RADARBANJARMASINJAWAPOS.COM, BANJARMASIN – Dendam yang disebut telah dipendam selama bertahun-tahun, diduga memicu Muhammad Ridwan (36) menganiaya Ahmad Angga (18) dengan membabi buta.
Penganiayaan brutal tersebut terjadi di depan Masjid Nurul Islam, Jalan HKSN, Kompleks Herlina Perkasa, RT 12, Kelurahan Alalak Selatan, Kecamatan Banjarmasin Utara, Jumat (10/7/2026) sekitar pukul 12.00 Wita, menjelang salat Jumat. Pelaku dan korban diketahui pernah jadi tetangga.
Berdasarkan hasil penyelidikan sementara, pelaku yang saat itu berada di depan gerobak dagangan gorengan miliknya, diduga tiba-tiba mengejar korban sambil membawa sebatang besi sepanjang sekitar 60 centimeter.
Saat itu, korban melintas mengendarai motor bersama istrinya, Rina (17). Mereka baru pulang dari rumah orang tua di Kompleks Herlina.
Menurut keterangan Rina kepada penyidik, pelaku mengejar mereka hingga menarik rambutnya. Tarikan tersebut membuat motor yang mereka kendarai terjatuh.
Ketika korban terjatuh, pelaku diduga berulang kali memukul kepala dan wajah korban menggunakan batang besi.
Akibat penganiayaan tersebut, korban mengalami luka serius di bagian kepala dan wajah. Warga yang berada di sekitar lokasi kemudian menghentikan pelaku dan membawa korban ke RSUD Ansari Saleh Banjarmasin.
Meski sempat mendapatkan perawatan medis, korban dinyatakan meninggal dunia pada Sabtu (11/7/2026) dini hari akibat luka yang dideritanya.
Sejumlah warga mengaku mengenal pelaku sebagai pribadi yang baik. Mereka menduga persoalan antara korban dan pelaku telah berlangsung cukup lama, saat keduanya masih bertetangga.
Menurut keterangan warga, perselisihan bermula ketika pelaku beberapa kali menegur korban yang kerap menggeber sepeda motor di lingkungan permukiman. Teguran itu disebut tidak diindahkan, hingga hubungan keduanya memburuk.
Bahkan, setelah pelaku pindah rumah, korban diduga masih sering menggeber sepeda motor saat melintas di depan tempat pelaku berjualan gorengan.
Pelaksana Harian (Plh) Kapolresta Banjarmasin, Kombes Pol Timbul RK Siregar didampingi Wakapolresta Banjarmasin, AKBP Arwin Amrih Wientema, dan Kasat Reskrim, Kompol Eru Alsepa.
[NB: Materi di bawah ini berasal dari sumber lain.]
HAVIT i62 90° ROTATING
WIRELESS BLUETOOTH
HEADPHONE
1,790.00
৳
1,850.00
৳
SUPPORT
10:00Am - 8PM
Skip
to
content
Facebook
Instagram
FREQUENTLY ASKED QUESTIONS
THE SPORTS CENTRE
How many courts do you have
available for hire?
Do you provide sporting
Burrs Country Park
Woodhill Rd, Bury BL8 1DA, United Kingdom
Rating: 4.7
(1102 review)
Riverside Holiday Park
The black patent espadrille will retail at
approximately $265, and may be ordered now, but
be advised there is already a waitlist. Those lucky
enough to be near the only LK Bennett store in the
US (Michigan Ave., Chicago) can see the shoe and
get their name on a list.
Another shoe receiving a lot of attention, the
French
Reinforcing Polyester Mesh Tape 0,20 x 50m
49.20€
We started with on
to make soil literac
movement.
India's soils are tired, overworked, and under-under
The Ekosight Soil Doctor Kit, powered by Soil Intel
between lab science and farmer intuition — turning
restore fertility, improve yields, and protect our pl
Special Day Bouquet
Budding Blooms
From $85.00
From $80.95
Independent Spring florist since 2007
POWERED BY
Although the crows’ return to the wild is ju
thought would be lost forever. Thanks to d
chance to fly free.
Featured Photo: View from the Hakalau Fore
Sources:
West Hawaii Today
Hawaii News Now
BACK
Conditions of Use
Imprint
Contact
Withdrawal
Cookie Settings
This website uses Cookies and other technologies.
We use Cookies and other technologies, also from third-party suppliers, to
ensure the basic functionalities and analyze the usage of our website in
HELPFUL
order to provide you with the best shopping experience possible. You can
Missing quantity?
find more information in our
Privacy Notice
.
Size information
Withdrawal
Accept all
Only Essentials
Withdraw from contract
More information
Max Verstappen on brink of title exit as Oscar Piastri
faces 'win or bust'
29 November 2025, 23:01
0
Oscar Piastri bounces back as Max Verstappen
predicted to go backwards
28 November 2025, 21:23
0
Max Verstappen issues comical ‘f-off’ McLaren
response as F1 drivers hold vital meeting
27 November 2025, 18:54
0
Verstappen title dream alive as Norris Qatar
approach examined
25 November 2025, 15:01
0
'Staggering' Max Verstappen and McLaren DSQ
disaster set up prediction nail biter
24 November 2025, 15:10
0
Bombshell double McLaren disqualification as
Serta, Kapolsek Banjarmasin Utara, AKP Sunardi mengatakan penyidik masih mendalami motif dan seluruh rangkaian peristiwa, termasuk kemungkinan adanya unsur perencanaan.
"Korban dan pelaku pernah bertetangga. Permasalahan bermula dari kebiasaan korban menggeber sepeda motor yang beberapa kali ditegur pelaku. Pada hari kejadian, korban kembali melintas beberapa kali, hingga akhirnya pelaku emosi," ujar Timbul.
Menurut Polisi, pelaku diduga sempat mengambil batang besi dan menunggu korban kembali melintas sebelum melakukan penyerangan.
"Begitu korban datang, pelaku mengejar lalu memukul kepala korban hingga terjatuh. Setelah itu, korban kembali dipukul beberapa kali. Istri korban tidak menjadi sasaran. Warga kemudian mengamankan pelaku sebelum petugas datang," jelasnya.
Saat ini, Muhammad Riduan telah diamankan di Polsek Banjarmasin Utara untuk menjalani proses hukum.
Polisi menjerat tersangka dengan Pasal 466 Undang-Undang Nomor 1 Tahun 2023 tentang Kitab Undang-Undang Hukum Pidana (KUHP) mengenai penganiayaan yang mengakibatkan kematian.
Penyidik juga masih mendalami kemungkinan adanya unsur perencanaan dalam perkara tersebut. Jika terbukti, pelaku terancam hukuman penjara hingga 10 tahun.